Quoted passage:
▬▬▬

Positive predictive values (PPV) versus sensitivity for CpG-related and non-CpG-related promoters. The prediction results within 500 bp are clustered for each program. Only a prediction locating within 50 bp of the annotated TSS is regarded as a true-positive ...

To further evaluate the performance on larger genomic regions, we tested these programs on an independent test set, which is composed of the upstream 5-kb to downstream 5-kb region of 1642 nonoverlap gene promoters, each containing one or multiple TSS. We adopted the F-score (Abeel et al. 2008) to measure the performance at precision requisition of 50, 200, and 500 bp. We varied different thresholds of prediction score for each program and chose the threshold with maximum F-score. As shown in Table 2, CoreBoost_HM significantly outperforms BHMF and other three sequence based programs at high resolution. When allowing maximum distance from true TSS as 50 bp, CoreBoost_HM achieved an F-score of 0.32, which is about or more than 1.5 times larger than that of BHMF (0.23), CoreBoost (0.20), McPromoter (0.18), and EP3 (0.11). For low-resolution prediction (>500 bp), as CoreBoost_HM (and its ancestor CoreBoost) is specially designed and optimized for high-resolution predictions, its advantage becomes less pronounced, although it still slightly outperforms the state-of-the-art predictors such as EP3. We noticed that about one-quarter of CoreBoost_HM predictions on the test set are more than 500 bp away from the DBTSS or EPD annotations. Our further analysis revealed that ~22% and 44% of these “false-positive” predictions according to DBTSS or EPD annotation are supported by CAGE (Carninci et al. 2006) tag clusters at the 50-bp and 500-bp resolution, respectively. This result suggests that a considerable portion of CoreBoost_HM false-positive predictions are probably true alternative TSS. Performance evaluation using the combined annotation of DBTSS, EPD, and CAGE tag clusters is shown in Supplemental Table S8. In addition, Supplemental Table S9 shows the false-positive rate of CoreBoost_HM at different parameter settings estimated by searching randomly selected intronic regions that do not overlap with any DBTSS annotation, CAGE tag clusters, or Pol II peaks.

▬▬▬

Material provided:
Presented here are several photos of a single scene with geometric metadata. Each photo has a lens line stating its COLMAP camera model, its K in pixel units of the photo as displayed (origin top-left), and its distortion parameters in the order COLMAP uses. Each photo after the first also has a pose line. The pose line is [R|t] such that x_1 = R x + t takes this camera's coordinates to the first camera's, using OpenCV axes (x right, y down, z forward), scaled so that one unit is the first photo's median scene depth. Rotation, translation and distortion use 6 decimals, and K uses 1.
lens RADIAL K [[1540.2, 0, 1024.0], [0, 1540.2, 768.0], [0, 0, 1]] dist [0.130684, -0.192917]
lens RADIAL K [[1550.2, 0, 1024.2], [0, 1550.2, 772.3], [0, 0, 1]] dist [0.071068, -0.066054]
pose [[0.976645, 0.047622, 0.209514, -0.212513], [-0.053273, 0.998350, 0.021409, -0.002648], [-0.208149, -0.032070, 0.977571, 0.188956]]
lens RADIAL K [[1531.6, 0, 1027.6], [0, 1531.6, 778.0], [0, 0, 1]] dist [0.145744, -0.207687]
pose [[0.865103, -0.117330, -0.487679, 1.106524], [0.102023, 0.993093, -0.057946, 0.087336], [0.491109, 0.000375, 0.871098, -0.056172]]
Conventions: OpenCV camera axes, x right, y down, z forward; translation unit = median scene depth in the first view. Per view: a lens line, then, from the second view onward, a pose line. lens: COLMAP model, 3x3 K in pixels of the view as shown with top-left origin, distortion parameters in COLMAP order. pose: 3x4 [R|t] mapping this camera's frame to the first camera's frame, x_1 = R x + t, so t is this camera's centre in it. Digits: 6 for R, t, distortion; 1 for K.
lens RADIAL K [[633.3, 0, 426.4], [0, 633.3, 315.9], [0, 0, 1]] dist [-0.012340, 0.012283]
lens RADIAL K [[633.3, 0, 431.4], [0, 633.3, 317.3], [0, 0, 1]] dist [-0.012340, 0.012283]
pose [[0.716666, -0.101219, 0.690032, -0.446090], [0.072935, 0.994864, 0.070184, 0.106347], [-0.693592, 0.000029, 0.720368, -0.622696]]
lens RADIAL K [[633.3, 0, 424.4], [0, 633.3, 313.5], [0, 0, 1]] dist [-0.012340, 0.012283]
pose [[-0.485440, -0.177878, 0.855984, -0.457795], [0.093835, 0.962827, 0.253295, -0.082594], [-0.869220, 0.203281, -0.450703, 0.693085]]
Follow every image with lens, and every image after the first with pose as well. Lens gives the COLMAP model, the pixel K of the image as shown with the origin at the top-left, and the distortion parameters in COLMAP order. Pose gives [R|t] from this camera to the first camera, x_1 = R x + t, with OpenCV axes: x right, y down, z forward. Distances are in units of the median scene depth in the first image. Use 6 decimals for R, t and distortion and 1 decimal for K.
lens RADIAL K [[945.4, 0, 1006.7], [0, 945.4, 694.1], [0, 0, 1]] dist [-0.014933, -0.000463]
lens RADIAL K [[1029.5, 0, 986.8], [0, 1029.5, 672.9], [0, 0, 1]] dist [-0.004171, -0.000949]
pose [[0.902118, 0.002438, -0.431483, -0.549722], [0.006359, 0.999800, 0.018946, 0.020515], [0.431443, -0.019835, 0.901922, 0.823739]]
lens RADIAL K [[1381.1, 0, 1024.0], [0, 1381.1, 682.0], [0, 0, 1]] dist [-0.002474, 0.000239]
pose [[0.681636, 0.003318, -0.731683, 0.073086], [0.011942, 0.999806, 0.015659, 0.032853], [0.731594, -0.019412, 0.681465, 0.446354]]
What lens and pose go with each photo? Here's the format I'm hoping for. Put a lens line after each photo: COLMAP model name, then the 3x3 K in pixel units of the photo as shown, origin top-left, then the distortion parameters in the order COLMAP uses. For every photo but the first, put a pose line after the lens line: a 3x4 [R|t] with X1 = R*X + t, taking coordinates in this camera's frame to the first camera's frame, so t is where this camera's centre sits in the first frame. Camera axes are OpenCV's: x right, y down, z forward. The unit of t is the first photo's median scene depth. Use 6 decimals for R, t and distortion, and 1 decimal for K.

▬▬▬

Return the entire passage on promoter prediction word for word. These rows have no connection to the passage on promoter prediction.

Positive predictive values (PPV) versus sensitivity for CpG-related and non-CpG-related promoters. The prediction results within 500 bp are clustered for each program. Only a prediction locating within 50 bp of the annotated TSS is regarded as a true-positive ...

To further evaluate the performance on larger genomic regions, we tested these programs on an independent test set, which is composed of the upstream 5-kb to downstream 5-kb region of 1642 nonoverlap gene promoters, each containing one or multiple TSS. We adopted the F-score (Abeel et al. 2008) to measure the performance at precision requisition of 50, 200, and 500 bp. We varied different thresholds of prediction score for each program and chose the threshold with maximum F-score. As shown in Table 2, CoreBoost_HM significantly outperforms BHMF and other three sequence based programs at high resolution. When allowing maximum distance from true TSS as 50 bp, CoreBoost_HM achieved an F-score of 0.32, which is about or more than 1.5 times larger than that of BHMF (0.23), CoreBoost (0.20), McPromoter (0.18), and EP3 (0.11). For low-resolution prediction (>500 bp), as CoreBoost_HM (and its ancestor CoreBoost) is specially designed and optimized for high-resolution predictions, its advantage becomes less pronounced, although it still slightly outperforms the state-of-the-art predictors such as EP3. We noticed that about one-quarter of CoreBoost_HM predictions on the test set are more than 500 bp away from the DBTSS or EPD annotations. Our further analysis revealed that ~22% and 44% of these “false-positive” predictions according to DBTSS or EPD annotation are supported by CAGE (Carninci et al. 2006) tag clusters at the 50-bp and 500-bp resolution, respectively. This result suggests that a considerable portion of CoreBoost_HM false-positive predictions are probably true alternative TSS. Performance evaluation using the combined annotation of DBTSS, EPD, and CAGE tag clusters is shown in Supplemental Table S8. In addition, Supplemental Table S9 shows the false-positive rate of CoreBoost_HM at different parameter settings estimated by searching randomly selected intronic regions that do not overlap with any DBTSS annotation, CAGE tag clusters, or Pol II peaks.